C’est une petite phrase, prononcée loin de Dakar, qui a rallumé la mèche. En visite au Maroc le 27 janvier dernier, Ousmane Sonko n’a pas mâché ses mots devant la diaspora sénégalaise, dénonçant les lenteurs de la refonte du système judiciaire. Le Premier ministre a, quant à lui, fustigé l’existence d’un « clergé judiciaire » qui continuerait à faire le « sale boulot ».
Une attaque frontale qui a immédiatement provoqué des réactions des syndicats de magistrats et de l’opposition, y voyant une pression inacceptable sur l’indépendance de la justice.
Deux styles, une même ambition ?
Si les deux hommes s’accordent sur la nécessité de dépolitiser la justice, leurs méthodes divergent.
Lors de la rentrée des cours et tribunaux, le 22 janvier dernier, le chef de l’État a rappelé son rôle de garant de l’indépendance des institutions. Pour lui, la réforme passe par les textes, notamment la révision du Conseil Supérieur de la Magistrature (CSM), et non par la confrontation.

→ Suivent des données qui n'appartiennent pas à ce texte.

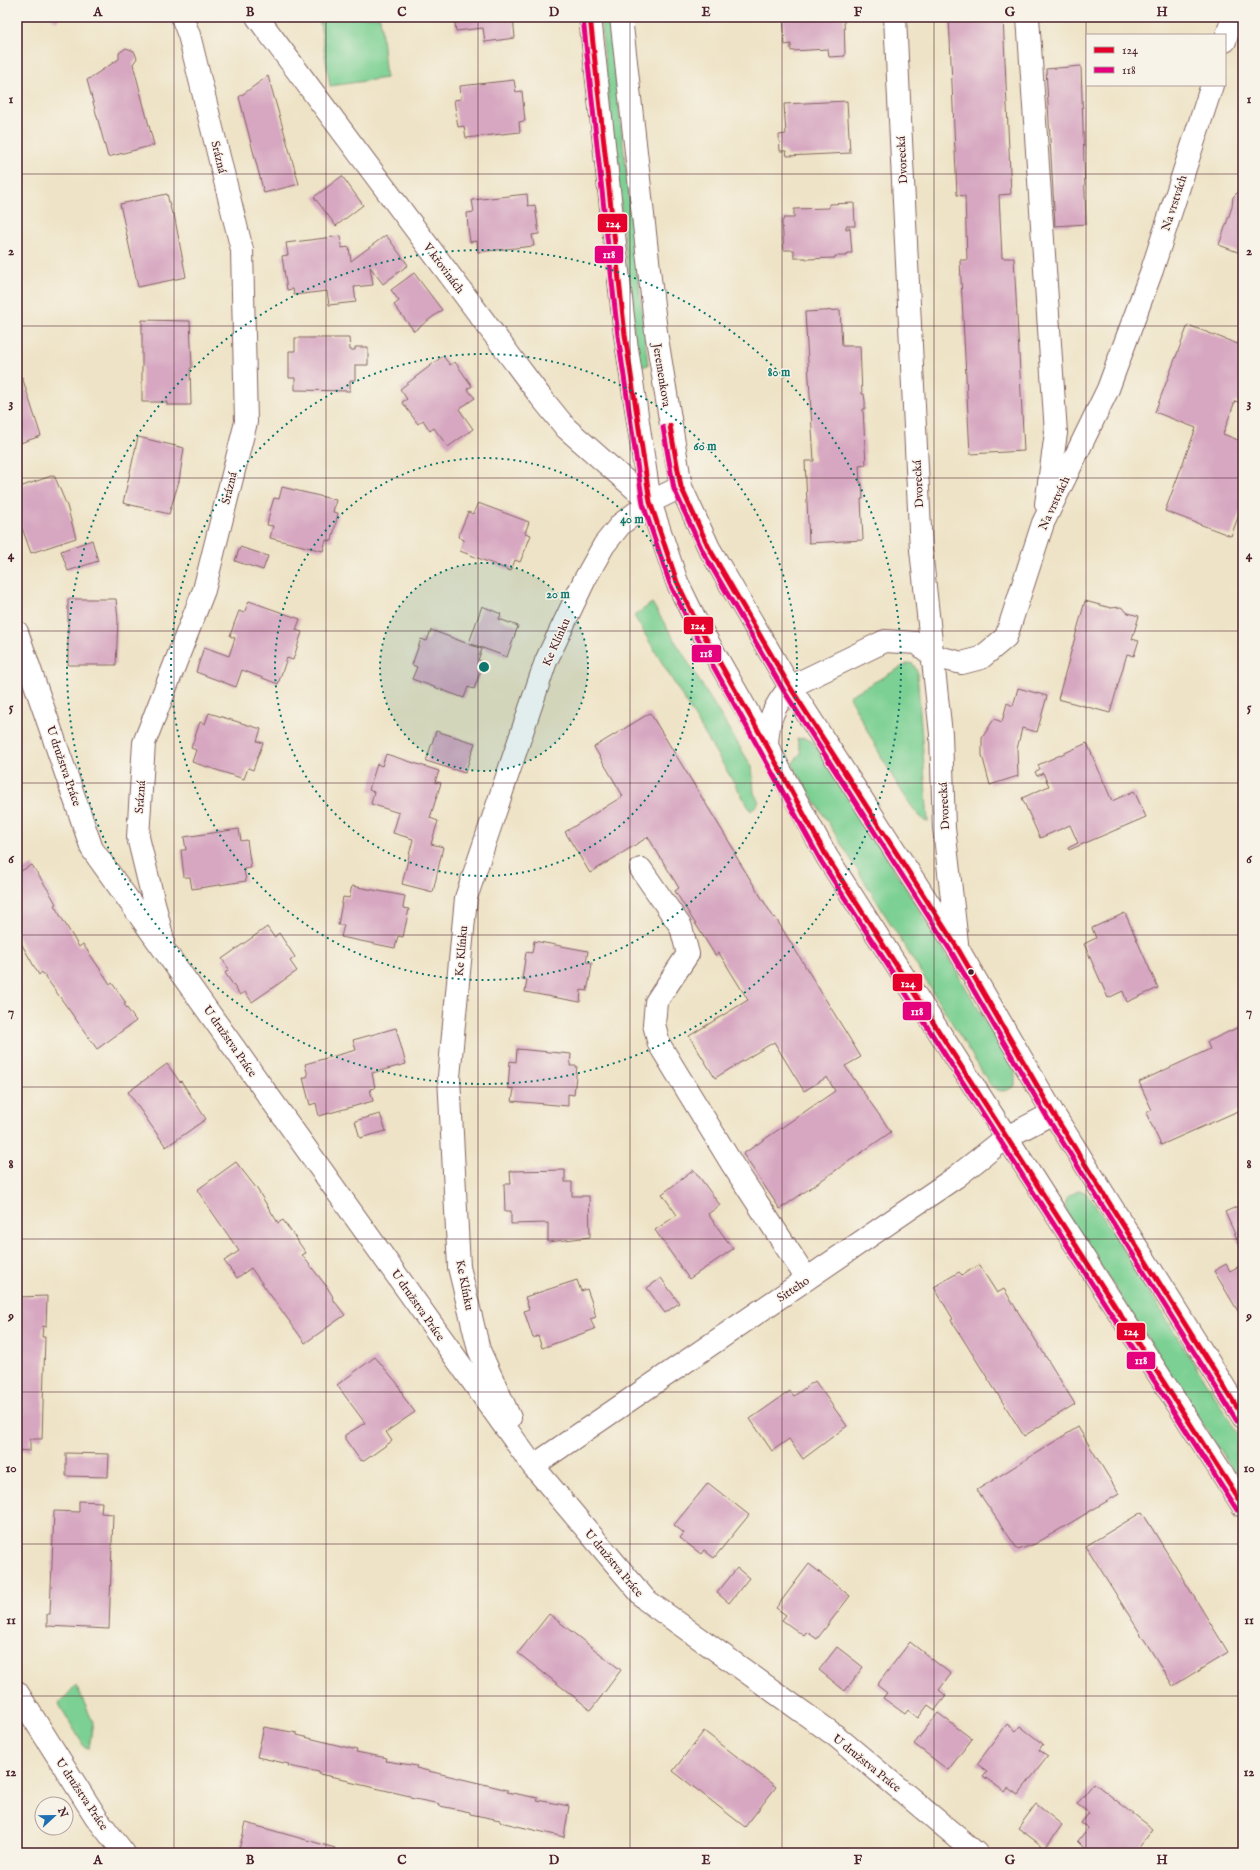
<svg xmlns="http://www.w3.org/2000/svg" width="1260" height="1870" viewBox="0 0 1260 1870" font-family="'IM FELL English',serif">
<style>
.green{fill:#7cd093;stroke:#63785f}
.building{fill:#d7a7c1}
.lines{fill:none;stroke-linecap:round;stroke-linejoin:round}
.minor-casing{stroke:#836461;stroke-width:24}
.minor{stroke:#fff;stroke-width:22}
.bus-1-casing{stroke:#f7f3e8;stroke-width:8}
.bus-2-casing{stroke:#f7f3e8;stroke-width:8}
.bus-1{stroke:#e4002b;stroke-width:5}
.bus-2{stroke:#e5007d;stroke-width:5}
.grid{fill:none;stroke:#4a1f2b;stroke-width:1;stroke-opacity:0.55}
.ring{fill:none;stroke:#0f766e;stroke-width:2;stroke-dasharray:2 4}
.bus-dot{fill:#4a1f2b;stroke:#f7f3e8;stroke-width:1.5}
.labels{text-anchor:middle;stroke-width:3;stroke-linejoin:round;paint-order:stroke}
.street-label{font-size:12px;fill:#4a1f2b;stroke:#f7f3e8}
.centre{fill:#0f766e;stroke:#f7f3e8;stroke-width:2}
.ring-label{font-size:12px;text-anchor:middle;font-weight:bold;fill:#0f766e;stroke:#f7f3e8;stroke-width:3;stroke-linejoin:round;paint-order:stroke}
.line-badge{stroke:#f7f3e8;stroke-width:1.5}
.badge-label{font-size:11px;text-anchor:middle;font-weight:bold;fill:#fff}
.neatline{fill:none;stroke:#4a1f2b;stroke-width:1.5}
.grid-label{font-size:13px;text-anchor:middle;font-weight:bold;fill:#4a1f2b}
</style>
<rect width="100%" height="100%" fill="#f7f3e8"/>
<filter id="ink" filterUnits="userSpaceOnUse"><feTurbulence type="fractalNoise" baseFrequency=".025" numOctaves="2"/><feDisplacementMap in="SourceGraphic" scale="8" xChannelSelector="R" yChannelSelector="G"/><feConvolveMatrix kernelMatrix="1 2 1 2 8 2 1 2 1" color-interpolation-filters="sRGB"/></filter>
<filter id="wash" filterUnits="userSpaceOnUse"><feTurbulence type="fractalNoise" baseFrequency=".012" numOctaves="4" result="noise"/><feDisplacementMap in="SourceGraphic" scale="16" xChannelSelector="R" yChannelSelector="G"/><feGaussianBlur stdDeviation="0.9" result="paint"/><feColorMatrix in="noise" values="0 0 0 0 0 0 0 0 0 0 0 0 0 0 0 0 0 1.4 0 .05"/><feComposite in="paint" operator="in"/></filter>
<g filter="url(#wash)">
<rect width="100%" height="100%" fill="#eee3c6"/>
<path class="green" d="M319 17H380L386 78 330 86Z
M600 17H609L648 365 638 368Z
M652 603 752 767 754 793 759 802 751 811 634 616Z
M909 663 913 664 917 671 928 822C911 819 860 716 849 696Z
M805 738 813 742 916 904 1015 1070V1086C1005 1092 1001 1093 991 1086L792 764 801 753 797 739Z
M1078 1191 1085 1192 1091 1198 1243 1442V1486L1067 1213 1065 1205 1067 1197Z
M76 1685 93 1722 89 1749 85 1748 59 1704Z"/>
<g id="blocks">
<path class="building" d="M51 17H60L56 22Z
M454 17H513L515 38 485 42 483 28 456 31Z
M783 17H844L845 56 829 57 828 49 791 51V44L785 45Z
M949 17H1003L1011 194 999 195 1002 258H1014L1024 451 970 454 960 260H967L965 196 957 195Z
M126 48 134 51 137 58 133 64 154 145 108 157 87 80 119 59V53Z
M1081 66 1086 224 1055 226 1046 69Z
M268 76 299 184 264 193 239 97Z
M514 80 516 92 522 91 525 121 519 122 520 132 466 138 464 126 458 127 454 100 461 99 460 86Z
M847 101 850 153 787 156 786 151H780L779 135 786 134 784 104Z
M342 176 363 205 336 226 314 197Z
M1243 191V254L1219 245 1232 207 1233 197 1237 193Z
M167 194 172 214H174L186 277 138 287 120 204Z
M527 194 528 206 535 205 539 234 532 235 534 246 478 252 477 241 470 242 468 227 467 213 474 212 472 200Z
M854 203 855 226H846V229L850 228 852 253H847V256H835V258L806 259V258H794V250H784L782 222 784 218H794V209L829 208V204Z
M386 235 408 265 383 284 370 267 373 285 354 287 356 302 329 305 327 291 294 295 293 289 287 290 282 256 288 255 286 243 341 236 342 248 349 247 351 261Z
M414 273 442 310 414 331 394 305 399 301 391 290Z
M840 310 842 346H860L862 394H864L865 401V409H863L866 465 859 466 860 483H862L863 499H861L863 540 809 543 805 461H814L805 312Z
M142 320 190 321 192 368H190L191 405H167V402H142Z
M1188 325 1243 346V397L1241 403 1235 401 1223 434 1243 442V504L1231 536 1165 511 1196 428 1155 412Z
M295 338H349L350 350H355V347H368V365H355V380H350V391L295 390V378H289V351H295Z
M443 356 450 365 455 362 472 386 467 389 475 398 459 409 473 429 448 447 434 428 430 431 423 420 418 424 402 402 407 399 400 389Z
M17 369 20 378 22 377 41 436 17 444Z
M138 437 184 448 179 481 169 514 123 503Z
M54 475 67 506 76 538 31 553 17 514V488Z
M282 487 336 500 333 512 338 513 332 541 326 540 323 551 270 538 273 526 267 525 270 511 274 498 279 499Z
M478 503 529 522 525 533 531 535 526 548 520 562 515 560 511 571 460 551 464 540 458 537 468 512 473 514Z
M92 540 98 561 68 571 61 551Z
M240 547 268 556 263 570 235 561Z
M68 599H116L118 620 116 665H68Z
M249 601 300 619 296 630 302 632 293 660 287 658 278 684 242 670 236 687 196 672 204 647 229 656 235 638 230 636 234 624 239 611 244 613Z
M1085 601 1111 608 1121 607 1128 613 1139 616 1132 639 1139 641 1138 643 1134 656 1127 654 1110 713 1058 699Z
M482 606 501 614 499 619 518 626 507 657 469 643Z
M431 630 482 649 478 660 484 662 474 689 468 687 464 698 412 679 417 667 412 665 421 639 427 641Z
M1018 688 1047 696 1037 732 1022 728 1017 749 1018 776 990 785 982 755V738L994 719 1002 722 1007 703 1013 706Z
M209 713 261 729 257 741 263 743 258 756 253 770 248 768 244 779 192 762 196 750 191 748 200 722 205 724Z
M650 713 736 853H734L774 918 775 917 861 1057 845 1066 891 1132 780 1209 743 1154 835 1091 827 1077 804 1091 774 1042 715 1078 689 1036 748 1000 719 953 715 955 675 891 679 888 648 837 590 873 565 832 623 796 594 747Z
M436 731 475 743 465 773 426 761Z
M1087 743 1112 801 1134 791 1146 817 1069 850 1068 848 1078 843 1070 825 1040 838 1022 798 1049 786 1043 773 1037 776 1035 772 1040 769 1038 765Z
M386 754 439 771 435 782 441 783 430 818 438 821 431 844 443 847 433 892 402 884 413 839 393 833 399 813 371 804 374 792 369 790 377 764 382 766Z
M239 829 241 841 247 840 251 868 244 869 246 881 192 889 190 877H184L181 850H186L184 837Z
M32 865 50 893 56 904 54 905 79 947 83 944 110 984 112 983 126 1003 124 1004 136 1021 97 1049 42 972 39 975 17 936V873Z
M352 886 405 896 403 908 409 909 403 937 398 936 395 948 341 937 344 925H338L343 897 349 898Z
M1125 913 1158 988 1127 1002 1123 991 1108 998 1084 944 1096 938 1092 928Z
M267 927 274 937 279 933 295 957 290 961 297 971 252 1002 245 992 240 995 225 973 229 969 222 959Z
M534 941 588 951 586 962 592 963 590 977 587 991 581 990 580 1002 525 992 527 980 522 979 524 966 526 952 532 953Z
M1243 1025V1123L1238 1111 1161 1145 1146 1113 1152 1110 1139 1082 1210 1049 1207 1042Z
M396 1028 406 1064 372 1073 375 1088 370 1089 373 1101 319 1116 316 1103 310 1105 303 1078 308 1076 305 1064 356 1050 353 1040Z
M517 1049 571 1054 570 1066H577L574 1095 568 1094V1106L512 1101 514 1089 508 1088 510 1061 516 1062Z
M167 1064 180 1082 181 1081 206 1119 166 1147 128 1092Z
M380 1114 386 1131 360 1138 355 1121Z
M236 1162 257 1189 278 1223 283 1220 306 1253 302 1255 327 1287 333 1297 332 1298 345 1315 305 1343 251 1268 237 1278 224 1261 239 1251 197 1190Z
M565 1170V1182H572V1196H589L590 1237 548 1242V1223L511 1224V1211H505L504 1184H511L510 1171Z
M694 1170 720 1205 708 1214 733 1249 689 1279 655 1230 677 1215 662 1194Z
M1243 1204V1252L1225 1212Z
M1226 1264 1230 1271 1243 1264V1311L1239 1313 1214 1271Z
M979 1265 997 1293 1004 1289 1075 1404 1024 1436 951 1320 953 1319 934 1287 959 1272 962 1275Z
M661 1278 679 1303 665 1313 647 1288Z
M577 1280 581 1291 587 1289 592 1303 596 1317 590 1319 595 1329 542 1348 538 1336 533 1338 524 1311 529 1309 525 1297Z
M47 1296 46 1327 43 1326 42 1337H45L42 1439H30V1451L17 1450V1297Z
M375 1357 397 1383 403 1394 402 1395 415 1412 386 1432 392 1441 364 1461 360 1460 345 1439V1435L365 1423 337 1385Z
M815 1381 847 1426 803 1459 789 1439 772 1451 750 1419 790 1391 794 1396Z
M1078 1427 1119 1494 1035 1544 1018 1550 977 1490Z
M66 1453 109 1454 108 1477 66 1476Z
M708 1483 749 1515 714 1558 704 1550 701 1554 680 1538 684 1533 674 1525Z
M79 1501 102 1502 101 1513 113 1514 109 1629 47 1626V1614H50L54 1511 79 1512Z
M1142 1512 1228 1652 1173 1686 1086 1546Z
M809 1564 850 1596 817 1639 807 1632 804 1636 782 1620 786 1615 776 1608Z
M737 1568 749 1578 729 1603 717 1593Z
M549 1614 621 1670 591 1710 518 1653Z
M910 1642 951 1674 939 1690 946 1696 935 1710 928 1705 918 1718 908 1710 905 1714 883 1698 887 1693 877 1685Z
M837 1647 863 1667 845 1691 819 1670Z
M938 1713 972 1739 948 1770 914 1744Z
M1007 1724 1016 1731 1020 1726 1043 1744 1039 1750 1048 1756 1018 1795 1008 1788 1005 1792 983 1776 987 1771 977 1764Z
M264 1727 297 1733V1735L357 1750 356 1752 387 1758 386 1761 417 1766 416 1768 508 1790 507 1792 538 1798 537 1800 569 1806 564 1837 500 1822V1820L470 1814V1812L440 1806V1804L410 1798V1796L349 1782V1780L319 1774V1772L288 1766 289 1764 257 1757Z
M704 1731 776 1787 745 1827 673 1771Z
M1094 1783 1153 1829 1135 1853H1085L1087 1850 1078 1841 1088 1828 1081 1823 1089 1813 1077 1804Z
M1036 1804 1062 1825 1045 1848 1018 1828Z
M246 1823 335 1848 333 1853H238Z"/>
</g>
</g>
<g filter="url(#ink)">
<use href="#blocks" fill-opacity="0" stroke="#836461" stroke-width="1"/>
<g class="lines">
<g class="minor-casing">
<path id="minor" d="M257 17 540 396 566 428 650 502
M590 17 625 335 650 502 677 582 696 621 767 746 827 857 1243 1506
M621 17 656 332 681 487 709 548 790 687 958 949 1053 1113 1243 1417
M895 17 921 550 941 734 944 828 957 943
M1028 17 1056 433 1046 504
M1225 41 1233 17
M17 632 92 849 533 1466 646 1600 836 1736 976 1853
M767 746C768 720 773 707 790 687L885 641 917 643 933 656 962 663 981 658 1006 637 1043 523 1108 389 1152 270 1212 85
M641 869 681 927 688 954 656 1002 654 1024 659 1044 732 1164 807 1279
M163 940 138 837 144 743 204 590 246 422 242 250 189 35 182 17
M510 1418 479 1350 459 1267 449 1077 466 898 546 661 585 579 604 545 621 524 650 502 681 487
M533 1466 956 1177 1007 1137 1053 1113
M17 1692 96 1817 124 1853"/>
</g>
<use href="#minor" class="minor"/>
<g class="bus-1-casing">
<path id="bus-1" d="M590 17 625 335 650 502 677 582 696 621 767 746 827 857 1243 1506
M670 426 681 487 709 548 790 687 958 949 1053 1113 1243 1417"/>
</g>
<g class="bus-2-casing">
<path id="bus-2" d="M583 18 618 336 643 504 670 584 690 624 821 861 1237 1510
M663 427 674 489 703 552 784 691 952 953 1047 1117 1237 1421"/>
</g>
<use href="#bus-1" class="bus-1"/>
<use href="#bus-2" class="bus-2"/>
</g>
</g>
<path class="grid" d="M174 17V1853M326 17V1853M478 17V1853M630 17V1853M782 17V1853M934 17V1853M1086 17V1853M17 174H1243M17 326H1243M17 478H1243M17 631H1243M17 783H1243M17 935H1243M17 1087H1243M17 1239H1243M17 1392H1243M17 1544H1243M17 1696H1243"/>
<circle cx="484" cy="667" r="104" fill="#0f766e" fill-opacity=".12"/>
<g class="ring">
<circle cx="484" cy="667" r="104"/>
<circle cx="484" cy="667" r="209"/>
<circle cx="484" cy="667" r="313"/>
<circle cx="484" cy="667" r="417"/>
</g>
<circle class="bus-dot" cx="971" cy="972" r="3.5"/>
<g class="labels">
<g class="street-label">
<text transform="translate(219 157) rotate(76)" y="4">Srázná</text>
<text transform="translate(902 160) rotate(-93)" y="4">Dvorecká</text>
<text transform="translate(1174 203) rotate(-72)" y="4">Na vrstvách</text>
<text transform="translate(444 268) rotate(53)" y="4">V křovinách</text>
<text transform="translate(662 375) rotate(81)" y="4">Jeremenkova</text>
<text transform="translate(918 484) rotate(-93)" y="4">Dvorecká</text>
<text transform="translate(229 488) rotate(-76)" y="4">Srázná</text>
<text transform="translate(1054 503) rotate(-65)" y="4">Na vrstvách</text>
<text transform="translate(556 642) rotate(-66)" y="4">Ke Klínku</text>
<text transform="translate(64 766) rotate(71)" y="4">U družstva Práce</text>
<text transform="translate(140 797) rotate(-86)" y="4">Srázná</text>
<text transform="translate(944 806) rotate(-93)" y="4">Dvorecká</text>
<text transform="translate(461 951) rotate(-85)" y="4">Ke Klínku</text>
<text transform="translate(230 1041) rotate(55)" y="4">U družstva Práce</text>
<text transform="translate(465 1285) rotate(79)" y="4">Ke Klínku</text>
<text transform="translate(793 1289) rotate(-34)" y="4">Sitteho</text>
<text transform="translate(418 1305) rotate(55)" y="4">U družstva Práce</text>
<text transform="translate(614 1563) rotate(50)" y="4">U družstva Práce</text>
<text transform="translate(867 1763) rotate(39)" y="4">U družstva Práce</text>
<text transform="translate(82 1794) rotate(56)" y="4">U družstva Práce</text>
</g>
</g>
<circle cx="484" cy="667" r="6" class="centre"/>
<g class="ring-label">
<text x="779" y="376">80 m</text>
<text x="705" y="450">60 m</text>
<text x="632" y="523">40 m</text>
<text x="558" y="598">20 m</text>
</g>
<g class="line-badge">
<rect x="597" y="213" width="31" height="20" rx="4" fill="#e4002b"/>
<rect x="594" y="245" width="30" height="19" rx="4" fill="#e5007d"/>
<rect x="683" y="616" width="31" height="19" rx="4" fill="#e4002b"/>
<rect x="691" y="644" width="31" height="19" rx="4" fill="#e5007d"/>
<rect x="892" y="973" width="31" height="19" rx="4" fill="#e4002b"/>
<rect x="902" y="1001" width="30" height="20" rx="4" fill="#e5007d"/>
<rect x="1116" y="1322" width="30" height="19" rx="4" fill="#e4002b"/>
<rect x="1126" y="1351" width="30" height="19" rx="4" fill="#e5007d"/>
</g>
<g class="badge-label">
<text x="613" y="227">124</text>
<text x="609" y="258">118</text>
<text x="698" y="629">124</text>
<text x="706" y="657">118</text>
<text x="908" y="987">124</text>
<text x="917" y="1015">118</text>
<text x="1131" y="1335">124</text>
<text x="1141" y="1364">118</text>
</g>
<rect width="1260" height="1870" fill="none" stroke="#f7f3e8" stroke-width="44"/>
<rect x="1086" y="34" width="140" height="52" fill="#f7f3e8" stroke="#b29e9c"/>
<rect x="1094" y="47" width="20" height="6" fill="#e4002b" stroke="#b29e9c"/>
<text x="1122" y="54" font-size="12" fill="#4a1f2b">124</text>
<rect x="1094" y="67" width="20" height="6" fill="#e5007d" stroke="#b29e9c"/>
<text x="1122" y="74" font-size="12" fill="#4a1f2b">118</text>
<g transform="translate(54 1816) rotate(68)"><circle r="19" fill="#f7f3e8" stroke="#b29e9c"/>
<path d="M0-3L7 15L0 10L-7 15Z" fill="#1f6fb2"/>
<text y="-6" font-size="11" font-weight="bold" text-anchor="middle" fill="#4a1f2b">N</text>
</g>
<rect x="22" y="22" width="1216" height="1826" class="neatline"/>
<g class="grid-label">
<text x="98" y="16">A</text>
<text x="250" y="16">B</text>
<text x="402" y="16">C</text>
<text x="554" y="16">D</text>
<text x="706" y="16">E</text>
<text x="858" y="16">F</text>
<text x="1010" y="16">G</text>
<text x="1162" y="16">H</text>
<text x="11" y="103">1</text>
<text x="1249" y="103">1</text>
<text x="11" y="255">2</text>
<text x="1249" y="255">2</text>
<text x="11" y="407">3</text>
<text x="1249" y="407">3</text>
<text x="11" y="559">4</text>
<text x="1249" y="559">4</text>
<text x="11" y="711">5</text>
<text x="1249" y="711">5</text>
<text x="11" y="863">6</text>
<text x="1249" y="863">6</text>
<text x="11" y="1016">7</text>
<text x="1249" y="1016">7</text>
<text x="11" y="1168">8</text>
<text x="1249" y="1168">8</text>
<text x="11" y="1320">9</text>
<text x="1249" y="1320">9</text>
<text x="11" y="1472">10</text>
<text x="1249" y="1472">10</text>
<text x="11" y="1624">11</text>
<text x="1249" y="1624">11</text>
<text x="11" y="1776">12</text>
<text x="1249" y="1776">12</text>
<text x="98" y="1864">A</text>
<text x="250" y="1864">B</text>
<text x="402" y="1864">C</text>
<text x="554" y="1864">D</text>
<text x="706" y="1864">E</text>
<text x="858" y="1864">F</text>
<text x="1010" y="1864">G</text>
<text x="1162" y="1864">H</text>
</g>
</svg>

Pour Ousmane Sonko, l’urgence est ailleurs. Dès juillet 2025, il appelait publiquement le Président à « prendre ses responsabilités » ou à lui laisser les coudées franches. Il estime que sans un renouvellement des éléments de l’ancien régime encore en poste, les réformes de fond risquent d’être sabotées.
Conseil des ministres : équilibre fragile
Au dernier Conseil des ministres, le communiqué officiel est resté très institutionnel. Mais en coulisses, les discussions sur la « reddition de comptes » se poursuivent. Tandis que la Primature plaide pour l’accélération des dossiers liés à la gestion passée, la Présidence insiste sur le respect strict des procédures afin d’éviter une « justice de vainqueurs » qui pourrait inquiéter les investisseurs.
L’opposition, portée par des figures comme Abdou Mbow, dénonce une « cacophonie au sommet de l’État ». Selon elle, les sorties de Sonko affaiblissent l’autorité d’un Président qui cherche à construire sa propre stature, loin de l’ombre de son mentor.
Le point de rupture entre les deux hommes semble-il proche ? Malgré leurs divergences, ils savent que leur survie politique dépend de leur unité. L’année 2026, marquée par les premiers bilans concrets de la vision Sénégal 2050, les obligera à converger sur l’un des dossiers les plus sensibles de leur mandat : rendre la justice aux Sénégalais sans déstabiliser l’État.